The rings consist mostly of ice clumps, ranging in size from microscopic grains to stone blocks of several meters above, the space agency said.

Their origins have long been discussed among researchers. Some suggest that it was formed about four billion years ago – while the planet and the rest of the solar system – but others suggest that they surrounded the planet many years after the solar system's birth.

What this study indicates is that the rings were formed around the world less than 100 million years ago.


"We are lucky to be around to see Saturn's ring system, which seems to be in the middle of its lifetime," says Donoghue.

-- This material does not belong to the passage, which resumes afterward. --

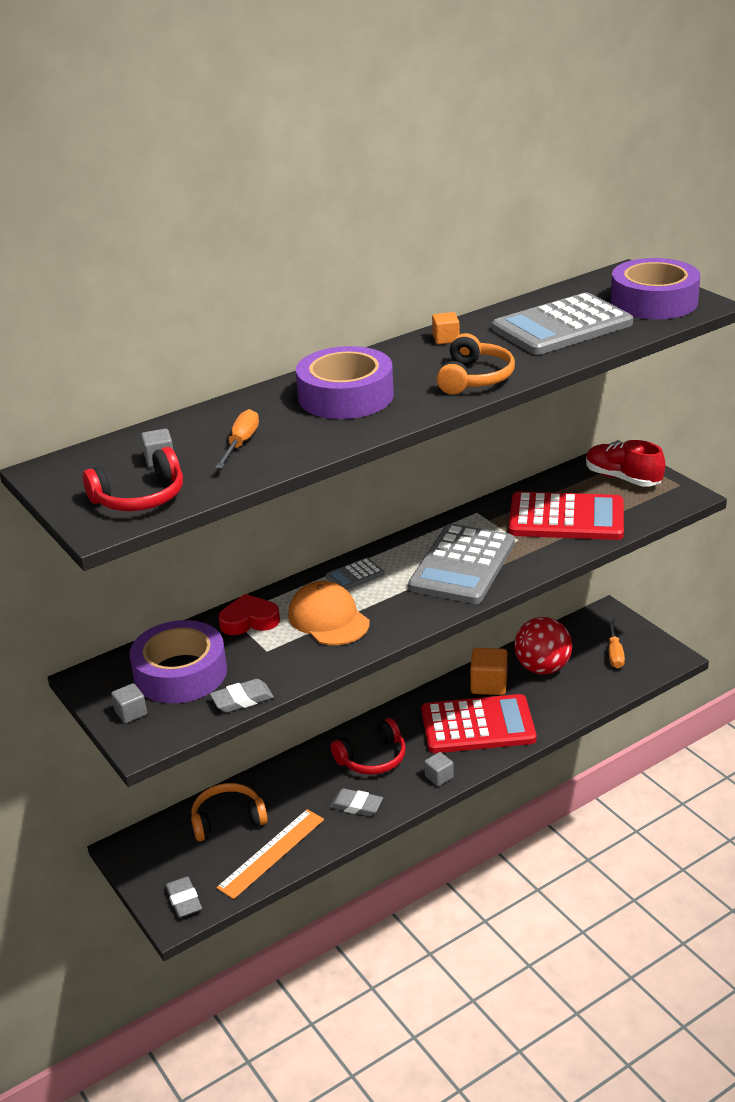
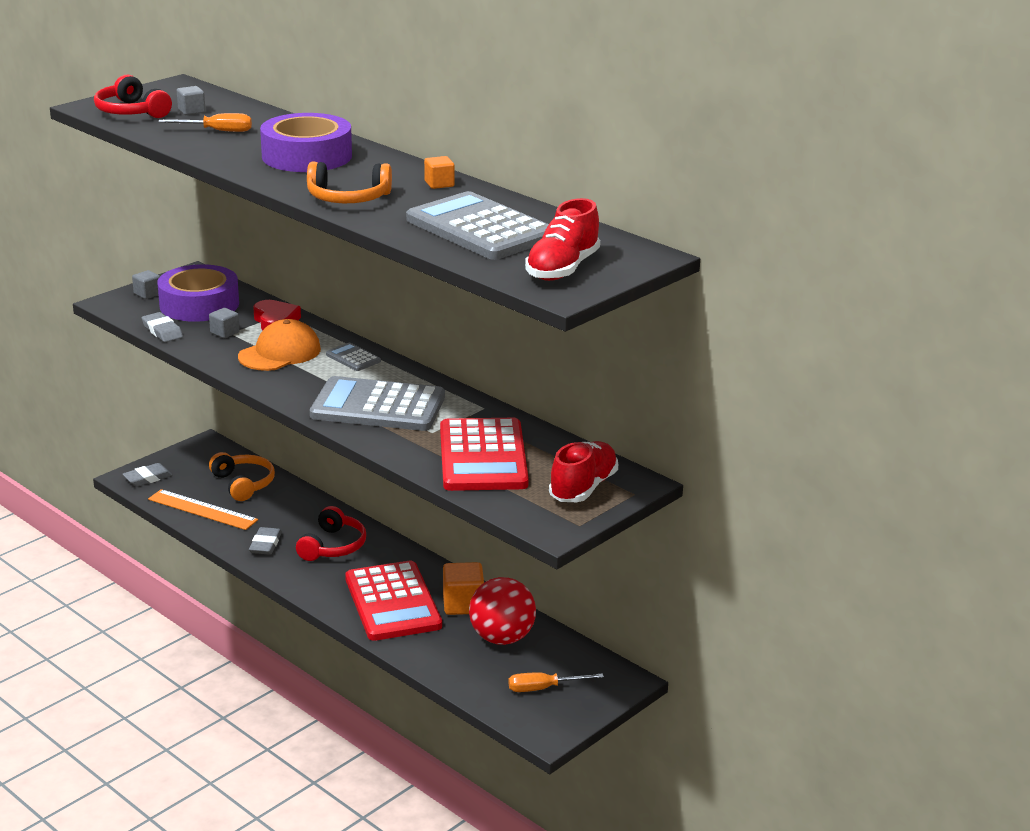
camera: 75 degrees right, 5 degrees down
red headphones [331,718,406,775] -> red headphones turned 120 degrees counterclockwise [296,506,366,561]
grey cube [424,752,454,786] -> grey cube moved to [209,308,240,338]
purple tape [611,258,700,319] -> red shoe [525,198,600,281]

"But if the rings are temporary, maybe we just missed seeing giant ring systems of Jupiter, Uranus and Neptune, who only have narrow ringlets today."

dumping Water

This comes months after research released in October – which used data from the Cassini spacecraft recorded before it entered the planet's atmosphere 2017 after 20 years of observation – found that "ring rain" was like a downpour.

During the last step, Cassini's Ion and Neutral Mass Spectrometer operated as the "nose" of the spaceship, direct sampling of the composition and structure of the atmosphere.


According to the spectrometer layer, Cassini's nose hit the "jackpot" when it sniffed the unknown region between the planet and its closest rings.

This is the key because Saturn's upper atmosphere extends almost to the rings.

Scientists decided that complex organic compounds rain a chemical cocktail of dust from the nearest ring, D-ring, to the upper atmosphere.

The spectrometer revealed the rings that will consist of water, methane, ammonia, carbon monoxide, molecular nitrogen and carbon dioxide.

"While [the spectrometer] were designed to investigate gases, we could measure the ring particles because they hit the spacecraft at such high speeds they evaporated, "said Hunter Waite, principal investigator for the Cassini nose nose.

"Water, along with the newly discovered organic compounds, drops out of the rings faster than anything thought – as much as 10,000 kilos of material per second," he said.


"We know it bumps material from the rings at least 10 times faster than we thought," said Thomas Cravens, co-author of one of the October studies and a professor of physics and astronomy in Kansas.

"If not filled, the rings will not be left – you have a hole in your bucket.

"Jupiter probably had a ring developed to the current pointed ring, and it may be for similar reasons. Rings come and go.

"At some point, they are gradually drained if they do not get any new material in any way."

Saturn is about 900 million miles from the sun, which is almost 10 times as far as our own distance from the star.

While one day on Saturn only takes about 10.7 hours, one year lasts 29 on earth. And this gas giant has a volume that is 700 times as big as our own planet.

Saturn's current orientation lies in a straight line with the sun and the earth (with the earth in the middle), giving us a great view of the planet and also some of its moons.

With a telescope you can see even more moons and Saturn's rings are tilted at 26 degrees.